Slowly they walked down the streets they had known from their childhood. Memories flooded of their young selves. As they turned the corner they heard the noise of the playground. The evocative sound of primary school children with their unfettered joy, lives with little burden other than who is playing with whom as they once had been.

They sat on the bench and talked of their past as they gazed out over the field opposite the school with its contoured hills. The woods at the edges where they had spent so much time, at first innocently but subsequently experimenting and learning about each others bodies. Seventy years has passed but their fascination with each other survived.
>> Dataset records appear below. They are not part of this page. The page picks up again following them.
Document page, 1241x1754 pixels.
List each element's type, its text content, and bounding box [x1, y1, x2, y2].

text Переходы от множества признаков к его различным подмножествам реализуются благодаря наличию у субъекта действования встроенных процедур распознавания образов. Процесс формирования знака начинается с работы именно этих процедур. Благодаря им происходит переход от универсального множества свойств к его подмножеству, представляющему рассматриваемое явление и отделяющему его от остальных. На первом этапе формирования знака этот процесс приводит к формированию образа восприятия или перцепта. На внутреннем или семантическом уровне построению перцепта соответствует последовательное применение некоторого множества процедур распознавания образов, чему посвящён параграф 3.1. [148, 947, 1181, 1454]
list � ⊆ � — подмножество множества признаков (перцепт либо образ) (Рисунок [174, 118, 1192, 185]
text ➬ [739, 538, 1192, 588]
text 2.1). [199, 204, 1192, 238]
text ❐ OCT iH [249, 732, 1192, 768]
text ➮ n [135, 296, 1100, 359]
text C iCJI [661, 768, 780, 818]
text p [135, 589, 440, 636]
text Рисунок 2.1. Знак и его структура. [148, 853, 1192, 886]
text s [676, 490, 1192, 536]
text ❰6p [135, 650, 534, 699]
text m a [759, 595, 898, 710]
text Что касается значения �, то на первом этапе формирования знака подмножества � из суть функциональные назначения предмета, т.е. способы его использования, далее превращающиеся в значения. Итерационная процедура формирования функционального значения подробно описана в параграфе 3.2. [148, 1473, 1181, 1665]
The sun arced in the sky moving their shadows. Parents arrived to pick up their offspring. Conversations filled the air, arrangements made, gossip exchanged but all halted by the sound of the school bell signaling the end of the day.

Then the rush as the young and excited run to find their parent and the noise level jumps as days are explained and hopes for going to a friends house for ‘tea’ are negotiated.

The younger ones have already crossed the road and are rolling down the hill accompanied by giggling and shouting. Parents shout for them to come back and don't be so silly

Within an hour all is quiet, all the youthful energy departed and the last teacher gone.

‘Where did it all go?’ she says

‘The children?’ he asks

‘No,’ she smiles squeezing his hand, ‘the years.’

She opens the catch on her worn handbag. He looks down and sees the envelope from the hospital that first brought them the news. Alongside it is the bottle which she removes and turns to him.

‘Ready?’ she says

‘Ready,’ he replies.

Counted out into each others hands the little white tablets shared evenly, an echo of their lives.

Moments later they look into each others eyes. She sees him smile, a smile she has known all her life.

‘What?’

‘Do you know I wouldn’t change a single moment,’ he says and then his smile breaks into a broad grin.

‘What now?’ she asks with the affection brought from years of knowing what a grin like than means.

‘How about it, one last time, one last time, just as we began?’

‘You’re a silly old fool, she says standing and taking off her coat then laying it over her handbag. ‘A silly old romantic fool and I wouldn’t have you any other way.’


At the top of the hill they lay down and held each other. Then rolled, rolled down the hill their eyes locked together and giggling. Giggling as the years and their lives drift away.